The U.S. core Consumer Price Index edged up 0.1% in August, missing expectations of 0.3%. That was the smallest gain since February and followed a 0.3% rise in July.
The inflation data had reinforced the view that the Fed may go slow on unwinding economic support measures and keep interest rates low.
However, after the initial rise, prices were hit by a wave of technical selling, stronger-than-expected N.Y. Fed's manufacturing report for September and overall improved risk sentiment and weighed on bullion.
Additionally, the U.S Dollar and the benchmark bond yields recovered this week supported by upbeat retail sales data.
U.S. retail sales unexpectedly increased in August by 0.7%.
Bullion traders also ignored slightly weak initial unemployment claims which rose to 332,000 last week from a pandemic low of 312,000 a week earlier, the Labour Department reported.
Looking ahead, prices could continue to remain weaker over the next few sessions or atleast till clarity emerges from the Fed meeting next week.
The Fed meeting is on 21 and 22, and unless there is a Fed surprise or some geopolitical event gold's path is unlikely to change going into the FOMC meeting next week.
Weak inflation data has recast doubts over the Federal Reserve's taper timeline, but better than expected retail sales has reinforced ideas again whether the Fed should start the tapering of stimulus.
While we believe that the tapering announcement is unlikely until the November FOMC meeting, the September meeting will introduce the staff forecasts, or 'dots plots' for 2024. A poll suggests that the 2024 dots could mirror 2023's two rate hikes.
Anything more hawkish than 2 rate hikes will be negative for prices.
So, for now, heading into the next week, we could continue to witness some more correction in prices.
Apart from the FOMC meeting, the important macroeconomic data releases next week are Building Permits, Housing starts, Existing and New Home sales numbers from the U.S.
Technically, LBMA Gold support is at $1,750 and close below could pull prices to $1,725 levels. First resistance is at $1,775, then $1,1790, followed by $1,810. Range for the week will be $1725-1810.
MCX Gold April support is at 45875 and a close below could pull prices to 45690 and then to 45000. Resistance is at 46400 levels and only a sustained close above could push prices to 46600. Range for the week will be 45000-46600.
On the silver side of things, on the charts LBMA Silver below $24.80 level could see sideways to marginal downside momentum up to $22.10-$19.15 levels. Resistance is at $23.96-$24.80 levels.
Domestically, MCX Silver December below 63500 level could see 60000-58300 levels.
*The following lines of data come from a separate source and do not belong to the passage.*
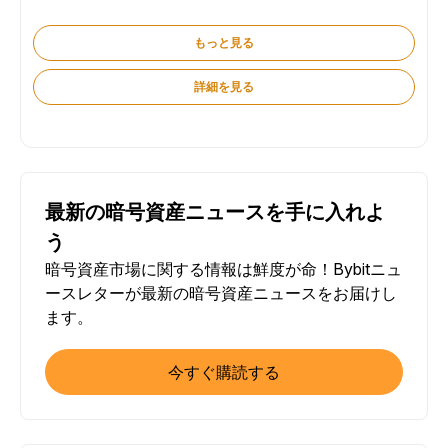
もっと見る
詳細を見る
最新の暗号資産ニュースを手に入れよ
う
暗号資産市場に関する情報は鮮度が命！Bybitニュ
ースレターが最新の暗号資産ニュースをお届けし
ます。
今すぐ購読する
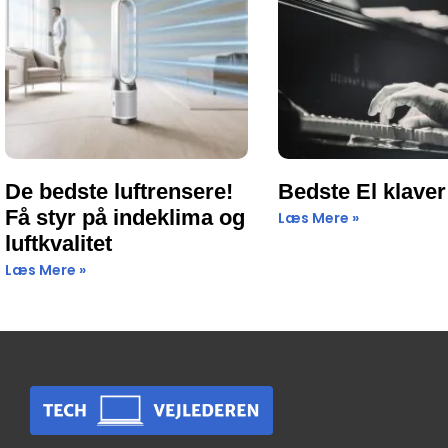
De bedste luftrensere!
Bedste El klaver
Få styr på indeklima og
Læs Mere »
luftkvalitet
Læs Mere »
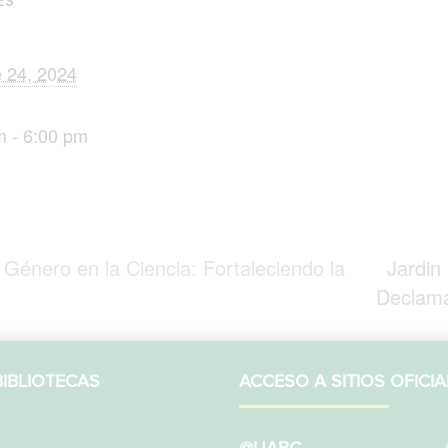
ES
e 24, 2024
m - 6:00 pm
Género en la Ciencia: Fortaleciendo la
Jardin 
Declam
IBLIOTECAS
ACCESO A SITIOS OFICIA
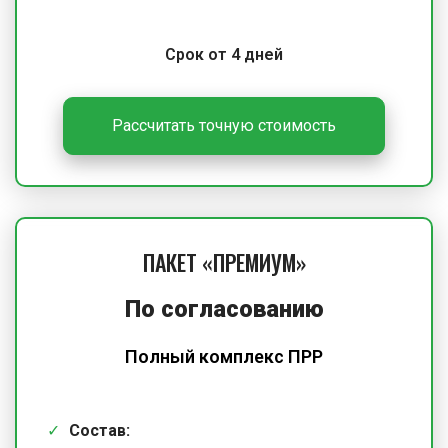
Срок от 4 дней
Рассчитать точную стоимость
ПАКЕТ «ПРЕМИУМ»
По согласованию
Полный комплекс ПРР
Состав:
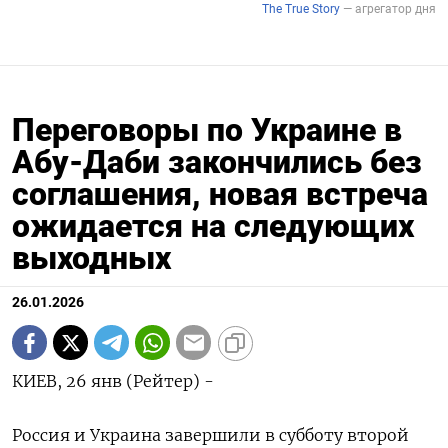
Переговоры по Украине в
Абу-Даби закончились без
соглашения, новая встреча
ожидается на следующих
выходных
26.01.2026
КИЕВ, 26 янв (Рейтер) -
Россия и Украина завершили в субботу второй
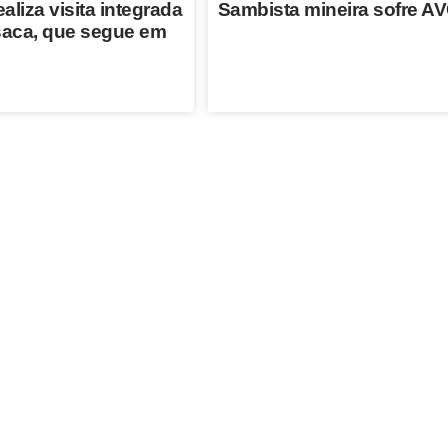
ealiza visita integrada
Sambista mineira sofre A
aca, que segue em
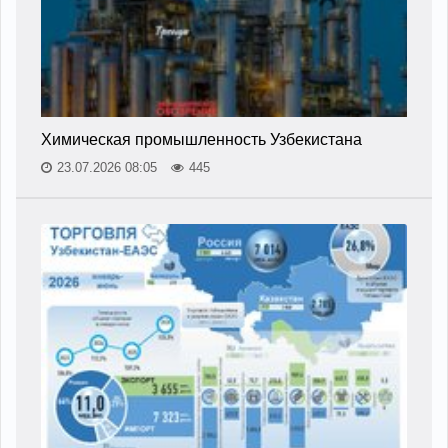
Химическая промышленность Узбекистана
23.07.2026 08:05
445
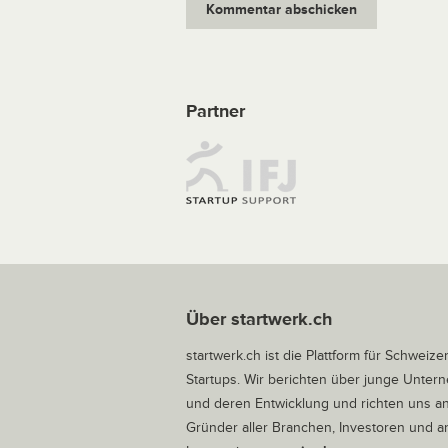
Partner
Über startwerk.ch
startwerk.ch ist die Plattform für Schweize
Startups. Wir berichten über junge Unte
und deren Entwicklung und richten uns a
Gründer aller Branchen, Investoren und 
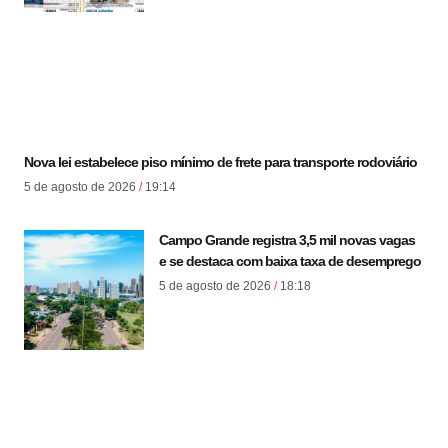
Nova lei estabelece piso mínimo de frete para transporte rodoviário
5 de agosto de 2026
19:14
Campo Grande registra 3,5 mil novas vagas
e se destaca com baixa taxa de desemprego
5 de agosto de 2026
18:18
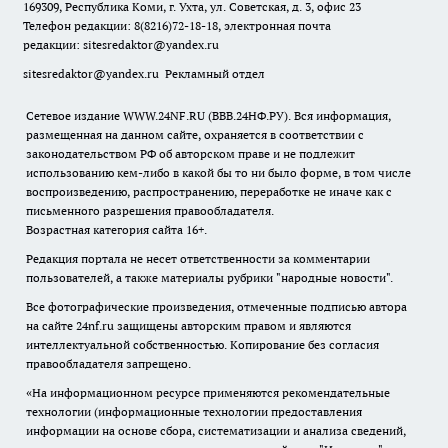
169309, Республика Коми, г. Ухта, ул. Советская, д. 3, офис 23
Телефон редакции: 8(8216)72-18-18, электронная почта
редакции:
sitesredaktor@yandex.ru
sitesredaktor@yandex.ru
Рекламный отдел
Сетевое издание WWW.24NF.RU (ВВВ.24НФ.РУ). Вся информация,
размещенная на данном сайте, охраняется в соответствии с
законодательством РФ об авторском праве и не подлежит
использованию кем-либо в какой бы то ни было форме, в том числе
воспроизведению, распространению, переработке не иначе как с
письменного разрешения правообладателя.
Возрастная категория сайта 16+.
Редакция портала не несет ответственности за комментарии
пользователей, а также материалы рубрики "народные новости".
Все фотографические произведения, отмеченные подписью автора
на сайте 24nf.ru защищены авторским правом и являются
интеллектуальной собственностью. Копирование без согласия
правообладателя запрещено.
«На информационном ресурсе применяются рекомендательные
технологии (информационные технологии предоставления
информации на основе сбора, систематизации и анализа сведений,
Resistance is at 63700-65500 levels.
Disclaimer: The recommendations, if any, made herein are expression of views and/or opinions and should not be deemed or construed to be neither advice for the purpose of purchase or sale of any security, derivatives or any other security through RSL nor any solicitation or offering of any investment /trading opportunity on behalf of the issuer(s) of the respective security(ies) referred to herein. These information / opinions / views are not meant to serve as a professional investment guide for the readers. No action is solicited based upon the information provided herein. Recipients should rely on information/data arising out of their own investigations. Readers are advised to seek independent professional advice and arrive at an informed trading/investment decision before executing any trades or making any investments. While due care has been taken to ensure that the disclosures and opinions given are fair and reasonable, none of the directors, employees, affiliates or representatives of RSL shall be liable for any direct, indirect, special, incidental, consequential, punitive or exemplary damages, including lost profits arising in any way whatsoever from the information / opinions / views contained herein.